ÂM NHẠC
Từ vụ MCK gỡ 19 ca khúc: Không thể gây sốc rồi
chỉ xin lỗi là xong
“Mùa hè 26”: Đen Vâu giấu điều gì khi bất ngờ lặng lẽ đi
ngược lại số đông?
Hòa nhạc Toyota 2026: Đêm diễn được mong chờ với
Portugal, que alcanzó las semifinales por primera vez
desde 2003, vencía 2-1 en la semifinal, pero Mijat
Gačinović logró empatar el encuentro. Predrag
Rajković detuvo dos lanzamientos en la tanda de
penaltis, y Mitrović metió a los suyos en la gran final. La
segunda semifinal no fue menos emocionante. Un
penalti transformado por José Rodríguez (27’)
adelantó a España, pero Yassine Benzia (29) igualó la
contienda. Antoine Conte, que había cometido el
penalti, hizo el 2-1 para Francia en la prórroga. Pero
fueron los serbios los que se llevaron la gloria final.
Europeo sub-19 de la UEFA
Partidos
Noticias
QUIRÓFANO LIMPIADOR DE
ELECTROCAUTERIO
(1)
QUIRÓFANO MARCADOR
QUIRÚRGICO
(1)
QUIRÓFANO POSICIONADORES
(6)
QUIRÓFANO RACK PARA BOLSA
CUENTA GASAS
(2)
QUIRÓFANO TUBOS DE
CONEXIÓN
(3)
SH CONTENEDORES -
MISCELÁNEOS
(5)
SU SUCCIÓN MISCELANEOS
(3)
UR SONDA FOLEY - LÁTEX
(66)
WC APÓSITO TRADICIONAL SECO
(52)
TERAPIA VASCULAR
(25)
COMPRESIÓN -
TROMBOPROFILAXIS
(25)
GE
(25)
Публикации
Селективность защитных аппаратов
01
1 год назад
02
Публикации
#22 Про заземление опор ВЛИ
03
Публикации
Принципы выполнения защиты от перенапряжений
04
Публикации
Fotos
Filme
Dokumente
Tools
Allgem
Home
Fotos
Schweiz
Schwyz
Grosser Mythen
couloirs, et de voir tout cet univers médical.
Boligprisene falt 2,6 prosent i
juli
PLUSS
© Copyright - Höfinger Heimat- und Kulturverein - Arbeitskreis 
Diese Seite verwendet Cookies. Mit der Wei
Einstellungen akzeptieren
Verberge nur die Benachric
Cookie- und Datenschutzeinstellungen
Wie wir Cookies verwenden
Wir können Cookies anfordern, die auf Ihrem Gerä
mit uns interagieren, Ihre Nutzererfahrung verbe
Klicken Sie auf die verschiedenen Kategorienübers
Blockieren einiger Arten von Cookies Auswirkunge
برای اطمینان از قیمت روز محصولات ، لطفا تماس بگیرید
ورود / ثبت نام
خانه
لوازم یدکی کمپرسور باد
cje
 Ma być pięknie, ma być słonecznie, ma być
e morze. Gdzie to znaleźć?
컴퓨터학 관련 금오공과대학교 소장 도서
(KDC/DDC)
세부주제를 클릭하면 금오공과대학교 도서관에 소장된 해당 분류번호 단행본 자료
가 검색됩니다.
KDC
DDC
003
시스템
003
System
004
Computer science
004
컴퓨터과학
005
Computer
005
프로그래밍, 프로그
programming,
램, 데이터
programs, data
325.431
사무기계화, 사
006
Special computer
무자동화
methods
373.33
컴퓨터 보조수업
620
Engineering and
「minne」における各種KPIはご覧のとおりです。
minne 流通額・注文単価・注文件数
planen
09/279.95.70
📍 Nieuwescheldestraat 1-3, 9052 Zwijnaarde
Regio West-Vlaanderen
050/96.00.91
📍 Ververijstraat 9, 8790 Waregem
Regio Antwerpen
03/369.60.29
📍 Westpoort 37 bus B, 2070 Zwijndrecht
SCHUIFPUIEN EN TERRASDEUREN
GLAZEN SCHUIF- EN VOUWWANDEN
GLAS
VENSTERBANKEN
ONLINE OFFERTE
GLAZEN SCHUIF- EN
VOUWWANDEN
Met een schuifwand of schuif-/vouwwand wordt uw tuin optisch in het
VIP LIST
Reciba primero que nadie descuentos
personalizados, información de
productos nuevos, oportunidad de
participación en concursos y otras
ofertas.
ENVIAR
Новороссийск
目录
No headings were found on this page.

# What to produce
What is needed is the number of lines in the data that hold the word "VOUWWANDEN", with nothing added.

# Task result
2